Example: A employed B to bring a theatre ticket for him. A was banned in entering the
theatre and if A would have collected the ticket himself the management would have
refused to give the ticket. In such a case the theatre management may subsequently
refuse A to enter the theatre.
Terms unchanged: The terms of the contract between the agent and the other
contracting party will remain unchanged if the principal is allowed to intervene in the
contract.
5. Personal liability of an agent
It’s a general rule that an agent is not liable if he acts on behalf of the principal.
However, in certain circumstances agent is personally liable which are discussed below:
Foreign principal: When an agent contracts for a principal resident abroad he is presumed to be
personally liable. [Section 230]
Unnamed principal: If an agent declines to disclose the identity of his principal then he is
personally liable to the third party.
Principal cannot be sued: An agent is also presumed to incur personal liability where he contracts
on behalf of a principal who though disclosed cannot be sued. E.g. where promoters contract for a
projected company, they are held liable personally as the company being non-existent at the
time of the contract but cannot be sued. [Section 230]

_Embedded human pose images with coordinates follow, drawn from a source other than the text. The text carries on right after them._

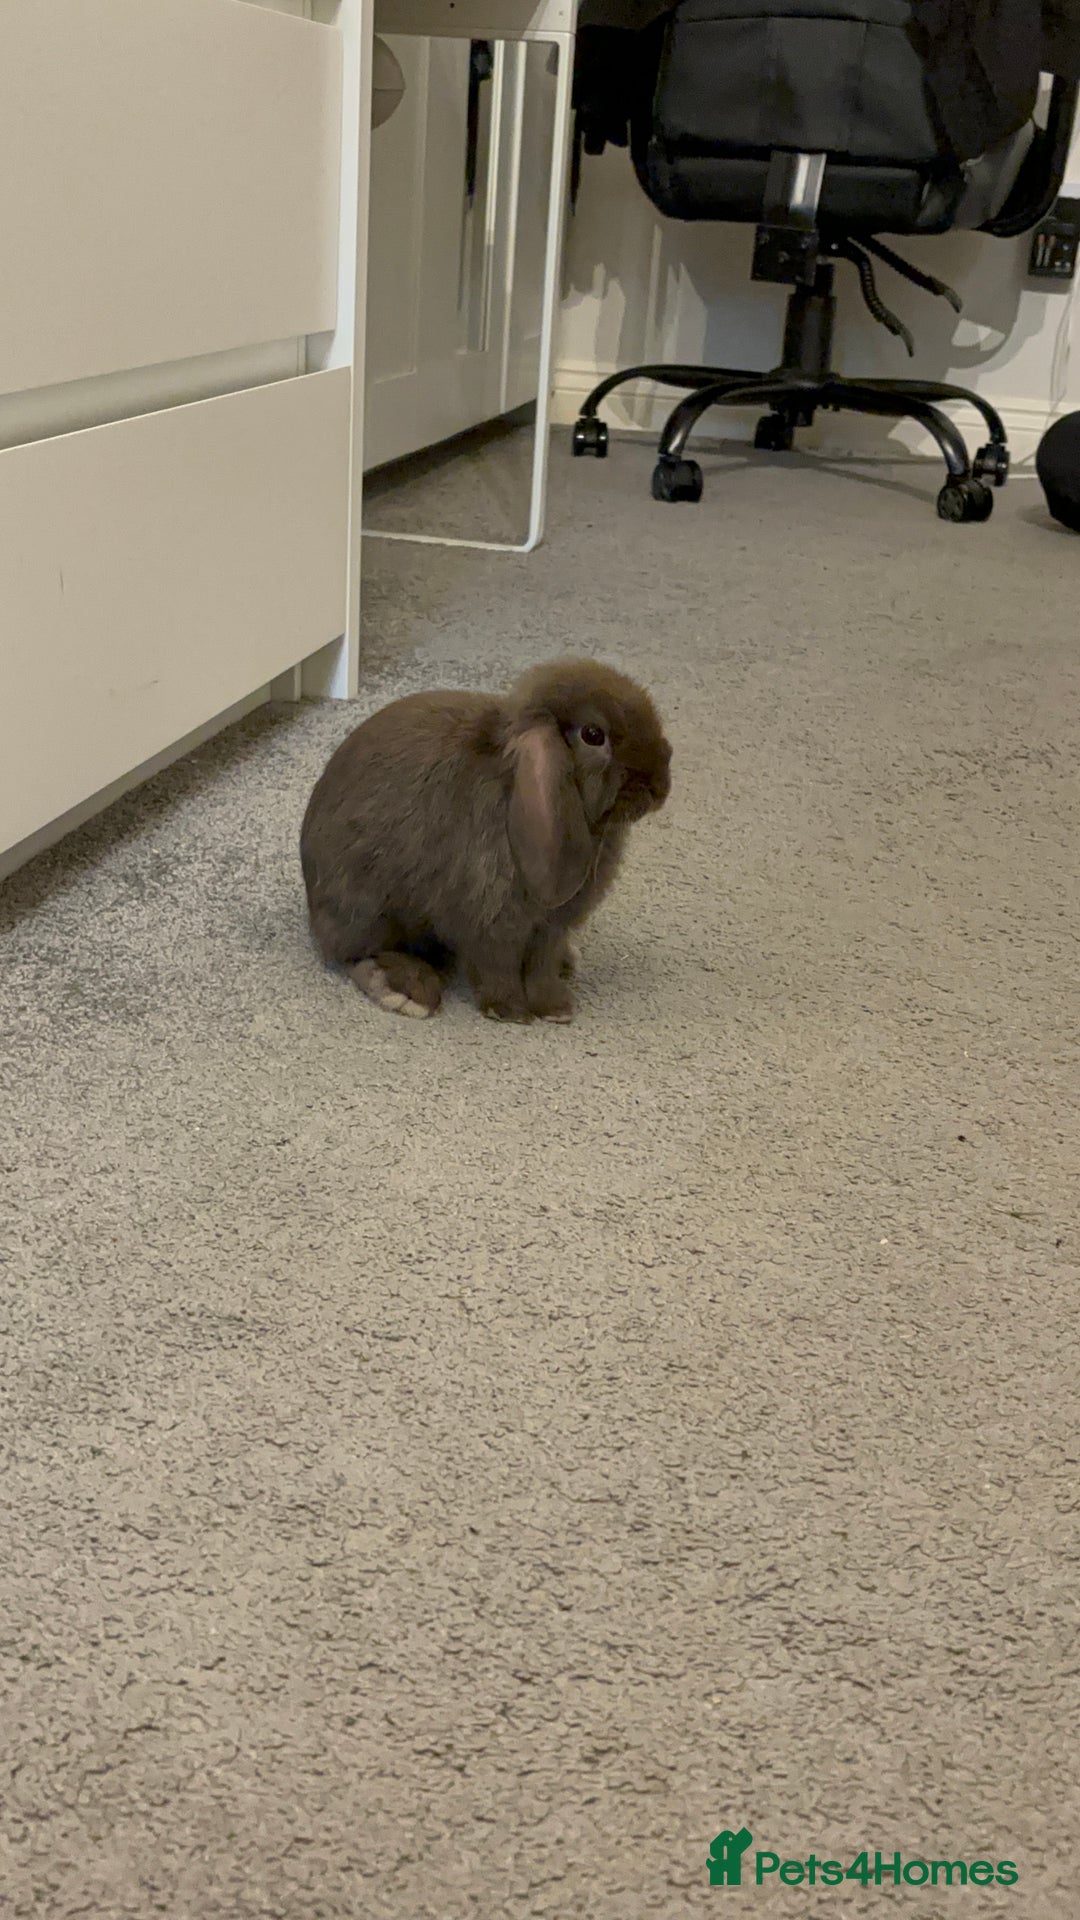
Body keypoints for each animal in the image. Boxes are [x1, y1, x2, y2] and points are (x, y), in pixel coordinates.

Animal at [300, 658, 671, 1024]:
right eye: (593, 735)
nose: (660, 787)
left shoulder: (550, 928)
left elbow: (542, 966)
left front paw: (556, 1008)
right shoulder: (492, 919)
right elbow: (498, 965)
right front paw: (510, 1011)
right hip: (367, 910)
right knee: (356, 954)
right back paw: (406, 990)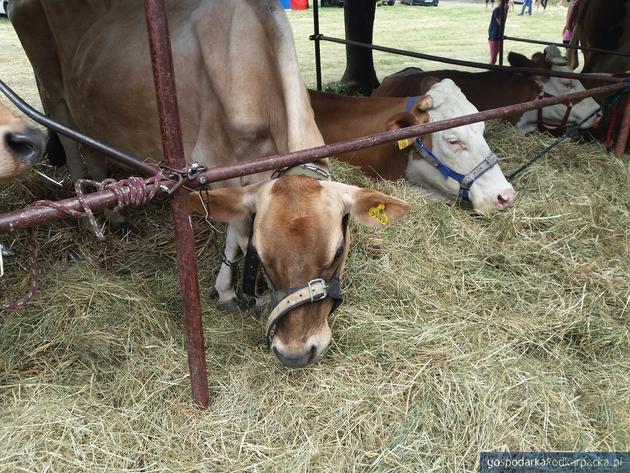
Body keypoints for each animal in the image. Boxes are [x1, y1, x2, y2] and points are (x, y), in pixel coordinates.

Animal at [12, 0, 412, 366]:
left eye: (338, 252)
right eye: (262, 255)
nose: (296, 353)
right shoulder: (214, 167)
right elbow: (235, 229)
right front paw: (227, 292)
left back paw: (116, 216)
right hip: (51, 90)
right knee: (70, 144)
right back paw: (87, 219)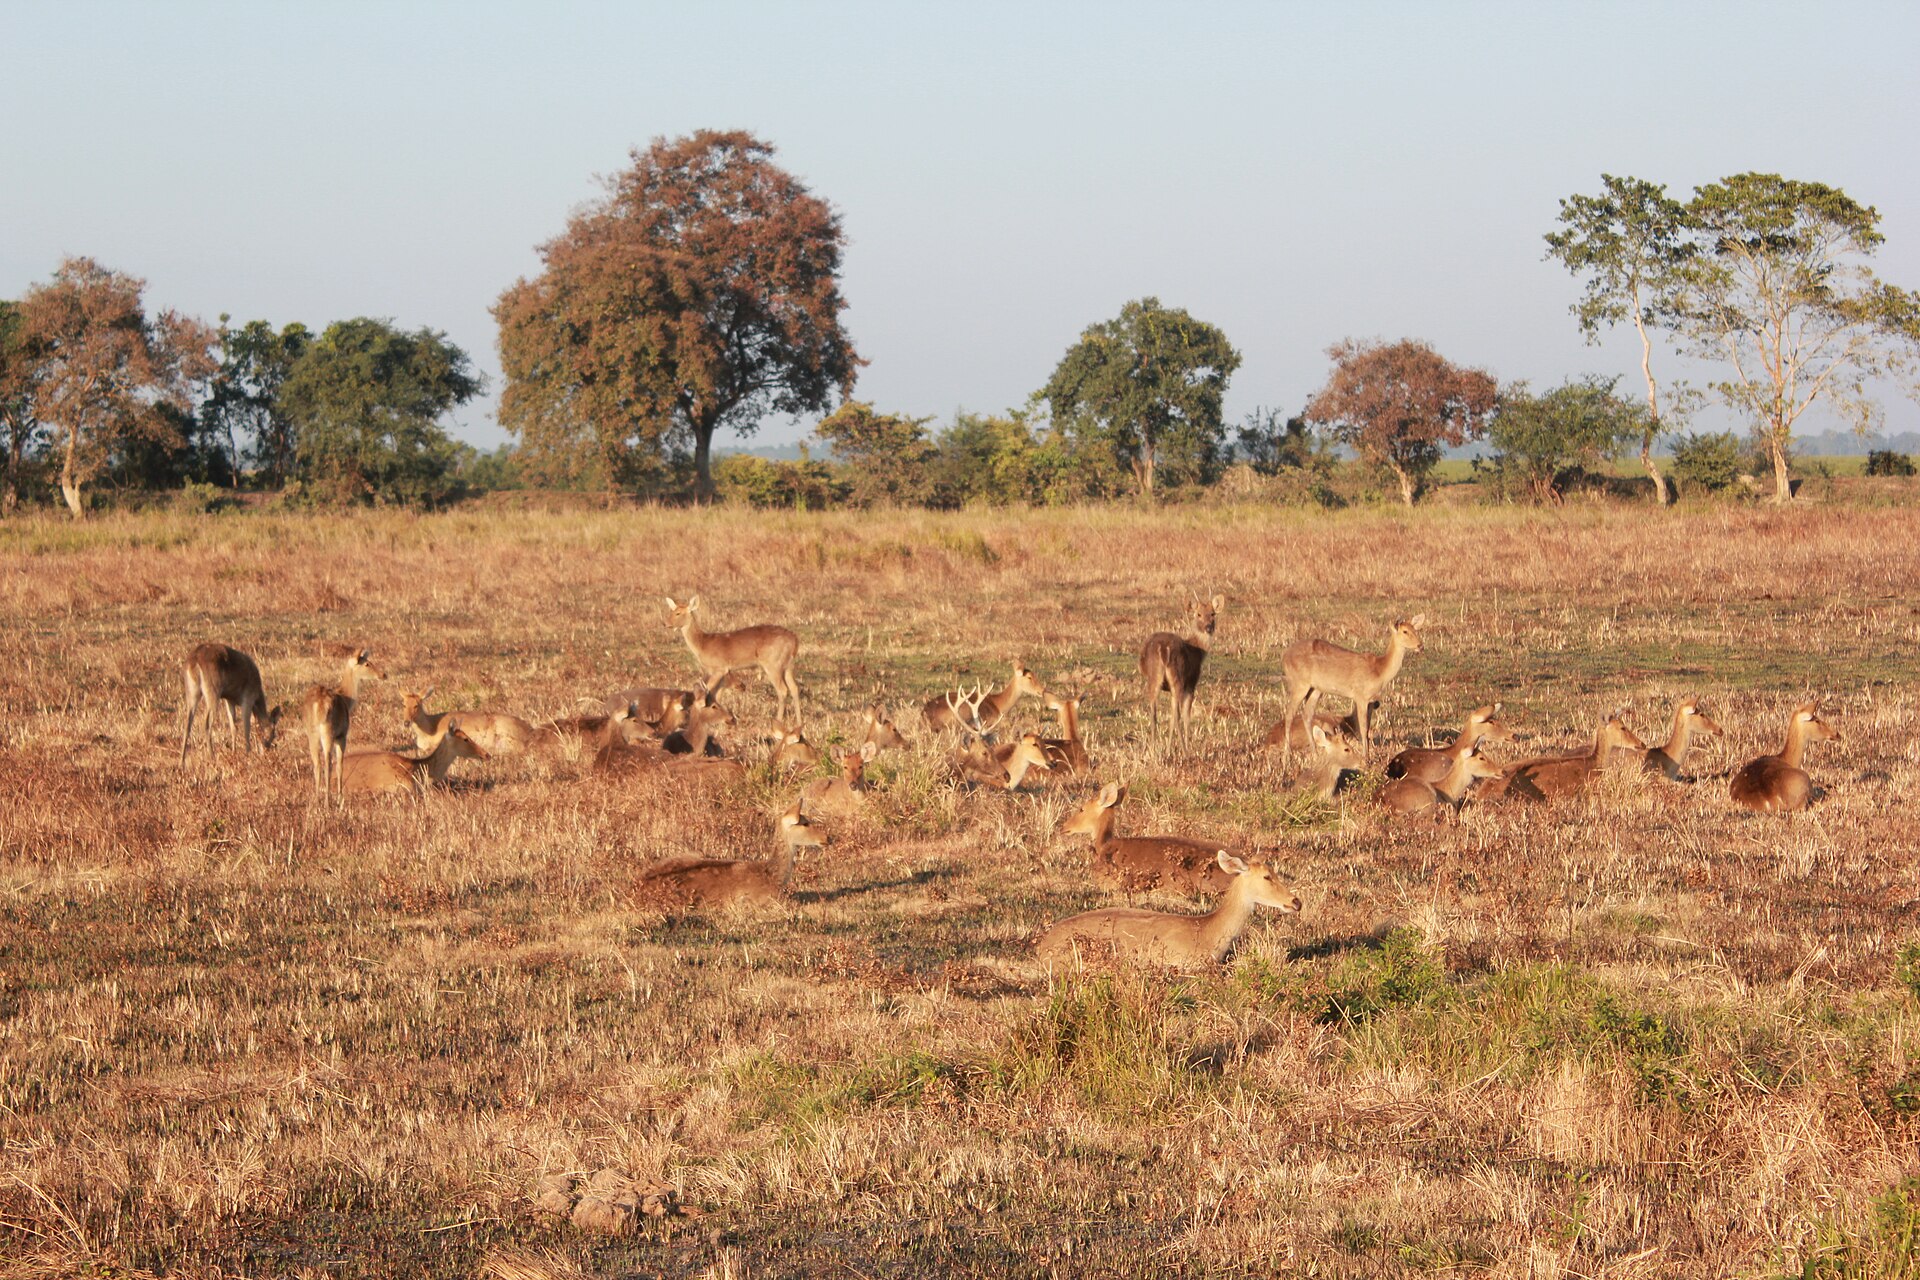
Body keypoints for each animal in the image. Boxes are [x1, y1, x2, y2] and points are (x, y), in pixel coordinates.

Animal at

Undisclosed Principal: Where an agent acts for an undisclosed principal and contracts in his own
name then he is personally liable to the third parties. [Section 231]
Agency coupled with interest: In case of agency coupled with interest, since the agent has himself
an interest in the property which forms the subject matter of the agency therefore the agent is
personally liable to the extent of his interest. [Section 202]
5. Personal liability of an agent
Custom: An agent is personally liable on a contract if there is any usage or custom of a
market or trade to that effect. e.g. stock brokerage business.
Agent exceeding his authority: Where an agent while acting in the course of business of
agency exceeds his authority, he is personally liable for the excess part if it is a
separable transaction otherwise for the entire transaction. [Section 227 & 228]
Improperly appointed sub-agent: An agent is personally liable to third parties for the
acts of an improperly appointed sub-agent. [Section 193]
Agent incurring personal liability: Where an agent, while acting in the course of business
of agency incurs personal liability he is personally liable on the contract.
Criminal act: Where an agent has been employed to do a criminal act, the agent is not
entitled to indemnify himself against the consequences of that act and is personally
liable for it.
Special contract: If an agent, while acting in the course of business of agency enters into
a special contract with the third party that he will be personally liable on the contract
then the agent is personally liable.